If, however, we go still further, and seek the individual authors of this odious measure, the forerunner of the Rebellion, it is easy to point them out.
The bill was reported to the Senate by Mr. Butler, of South Carolina, so that in origin it may be traced directly to the hot-house of nullification, treason, and rebellion. But Mr. Mason, of Virginia, subsequently moved a substitute, which, being adopted, became the existing statute, and this enormity stalked into life under the patronage of a Senator from Virginia. Public report, which is entitled to belief, attributes this substitute to the cunning hand of Mr. Faulkner, also of Virginia; but, on moving it in the Senate, Mr. Mason made it his own, and pressed it with untiring pertinacity, as the “Globe” amply attests, until it became the law of the land, so far as such a measure can in any just sense be “law.”
But whether its authors be found in States or individuals, there is in it the same pernicious virus, which, breaking out first in South Carolina, inoculated Virginia, like the Rebellion itself. A Senator from Virginia took from South Carolina the final responsibility, as an aged madman from Virginia asked and obtained permission to point the first gun at Fort Sumter. Nor are the two events unlike in character.

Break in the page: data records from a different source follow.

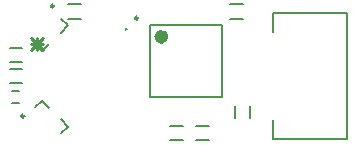
<source format=gto>
G04*
G04 #@! TF.GenerationSoftware,Altium Limited,Altium Designer,21.6.4 (81)*
G04*
G04 Layer_Color=65535*
%FSLAX44Y44*%
%MOMM*%
G71*
G04*
G04 #@! TF.SameCoordinates,42E99185-249E-4A08-A5EB-3BBFC5BDC6E3*
G04*
G04*
G04 #@! TF.FilePolarity,Positive*
G04*
G01*
G75*
%ADD10C,0.2500*%
%ADD11C,0.6000*%
%ADD12C,0.1524*%
%ADD13C,0.2000*%
%ADD14C,0.2540*%
D10*
X40876Y122636D02*
G03*
X40876Y122636I-1250J0D01*
G01*
X112150Y112450D02*
G03*
X112150Y112450I-1250J0D01*
G01*
X15774Y29466D02*
G03*
X15774Y29466I-1250J0D01*
G01*
D11*
X134900Y96700D02*
G03*
X134900Y96700I-3000J0D01*
G01*
D12*
X101498Y102143D02*
G03*
X101498Y103597I229J727D01*
G01*
X226646Y117221D02*
X289130D01*
Y9779D02*
Y117221D01*
X226646Y9779D02*
X289130D01*
X226646Y100383D02*
Y117221D01*
Y9779D02*
Y26617D01*
D13*
X190330Y111860D02*
X200830D01*
X190330Y124360D02*
X200830D01*
X30787Y84452D02*
X36974Y90640D01*
X25130Y90110D02*
X30787Y84452D01*
X46520Y100186D02*
X52708Y106373D01*
X47050Y112030D02*
X52708Y106373D01*
X3450Y69750D02*
X13950D01*
X3450Y57250D02*
X13950D01*
X121900Y45700D02*
Y106700D01*
X182900Y45700D02*
Y106700D01*
X121900D02*
X182900D01*
X121900Y45700D02*
X182900D01*
X5280Y50970D02*
X11580D01*
X5280Y40470D02*
X11580D01*
X161310Y8990D02*
X171810D01*
X161310Y21490D02*
X171810D01*
X53170Y111860D02*
X63670D01*
X53170Y124360D02*
X63670D01*
X25130Y36890D02*
X30787Y42547D01*
X36974Y36360D01*
X47050Y14970D02*
X52708Y20627D01*
X46520Y26814D02*
X52708Y20627D01*
X194410Y27770D02*
Y38270D01*
X206910Y27770D02*
Y38270D01*
X3640Y75030D02*
X14140D01*
X3640Y87530D02*
X14140D01*
X139530Y8990D02*
X150030D01*
X139530Y21490D02*
X150030D01*
D14*
X21590Y95754D02*
X31747Y85597D01*
X21590D02*
X31747Y95754D01*
X21590Y90675D02*
X31747D01*
X26668Y85597D02*
Y95754D01*
M02*

</source>
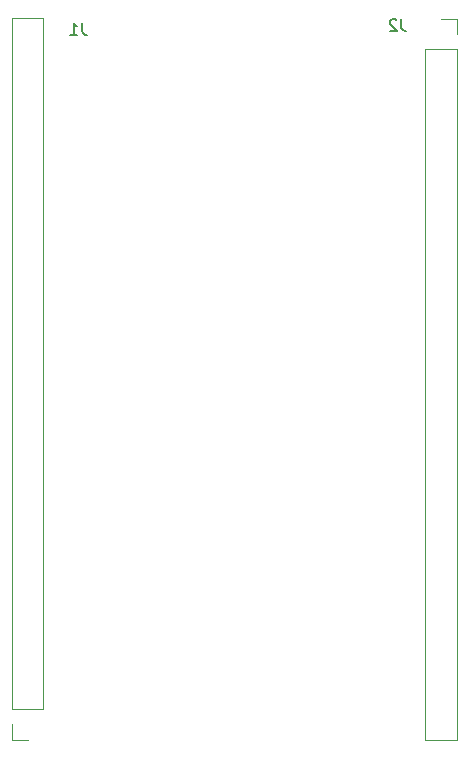
<source format=gbr>
G04 #@! TF.GenerationSoftware,KiCad,Pcbnew,5.1.6*
G04 #@! TF.CreationDate,2020-07-26T18:09:44+03:00*
G04 #@! TF.ProjectId,kicad-skw92b-mt7688a-adapter,6b696361-642d-4736-9b77-3932622d6d74,rev?*
G04 #@! TF.SameCoordinates,Original*
G04 #@! TF.FileFunction,Legend,Bot*
G04 #@! TF.FilePolarity,Positive*
%FSLAX46Y46*%
G04 Gerber Fmt 4.6, Leading zero omitted, Abs format (unit mm)*
G04 Created by KiCad (PCBNEW 5.1.6) date 2020-07-26 18:09:44*
%MOMM*%
%LPD*%
G01*
G04 APERTURE LIST*
%ADD10C,0.120000*%
%ADD11C,0.150000*%
G04 APERTURE END LIST*
D10*
X131145000Y-135655000D02*
X132475000Y-135655000D01*
X131145000Y-134325000D02*
X131145000Y-135655000D01*
X131145000Y-133055000D02*
X133805000Y-133055000D01*
X133805000Y-133055000D02*
X133805000Y-74575000D01*
X131145000Y-133055000D02*
X131145000Y-74575000D01*
X131145000Y-74575000D02*
X133805000Y-74575000D01*
X168805000Y-74600000D02*
X167475000Y-74600000D01*
X168805000Y-75930000D02*
X168805000Y-74600000D01*
X168805000Y-77200000D02*
X166145000Y-77200000D01*
X166145000Y-77200000D02*
X166145000Y-135680000D01*
X168805000Y-77200000D02*
X168805000Y-135680000D01*
X168805000Y-135680000D02*
X166145000Y-135680000D01*
D11*
X137083333Y-74952380D02*
X137083333Y-75666666D01*
X137130952Y-75809523D01*
X137226190Y-75904761D01*
X137369047Y-75952380D01*
X137464285Y-75952380D01*
X136083333Y-75952380D02*
X136654761Y-75952380D01*
X136369047Y-75952380D02*
X136369047Y-74952380D01*
X136464285Y-75095238D01*
X136559523Y-75190476D01*
X136654761Y-75238095D01*
X164133333Y-74627380D02*
X164133333Y-75341666D01*
X164180952Y-75484523D01*
X164276190Y-75579761D01*
X164419047Y-75627380D01*
X164514285Y-75627380D01*
X163704761Y-74722619D02*
X163657142Y-74675000D01*
X163561904Y-74627380D01*
X163323809Y-74627380D01*
X163228571Y-74675000D01*
X163180952Y-74722619D01*
X163133333Y-74817857D01*
X163133333Y-74913095D01*
X163180952Y-75055952D01*
X163752380Y-75627380D01*
X163133333Y-75627380D01*
M02*

</source>
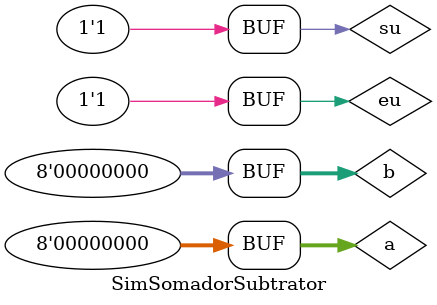
<source format=v>
`timescale 1ns/1ps
module SimSomadorSubtrator;
reg [7:0] a; 
reg [7:0] b;
reg  eu, su;
wire o;

SomadorSubtrator DUT(a,b,eu,su,o);

initial 
	begin
		a=1'd0;b=1'd0;eu=0;su=0;
		#20 a=1'd4;
		#20 b=1'd4;
		#20 eu=1;
		#20 eu=0;
		#20 a=1'd4;
		#20 b=1'd2;
		#20 su=1;
		#20 eu=1;
	end
endmodule

</source>
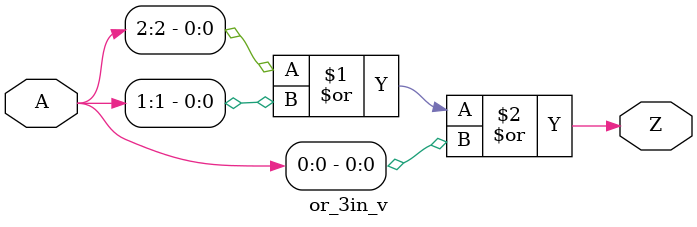
<source format=v>
module or_3in_v (
  input [2:0] A,
  output Z
  );

  or(Z, A[2], A[1], A[0]);

endmodule //and_3in_v

</source>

The Fugitive Slave Act was levelled at the Union hardly less than the batteries at Charleston, when they opened upon Fort Sumter.
Such are the authors, general and special, of this wickedness. The Senator from South Carolina is dead; but the representatives of Slavery still live, and so also do the two madmen from Virginia. Thus the representatives of Slavery, though now in open rebellion, continue, through unrepealed statute, to insult the loyal States, to degrade the Republic, and to rule the country which they tried to ruin. And thus two audacious Rebels, one the pretended Minister of the Rebellion at London, and the other an officer in the Rebel forces, still exert among us a malignant power, while, with a long arm not yet amputated, they reach even into the streets of Washington, and fasten the chains of the slave.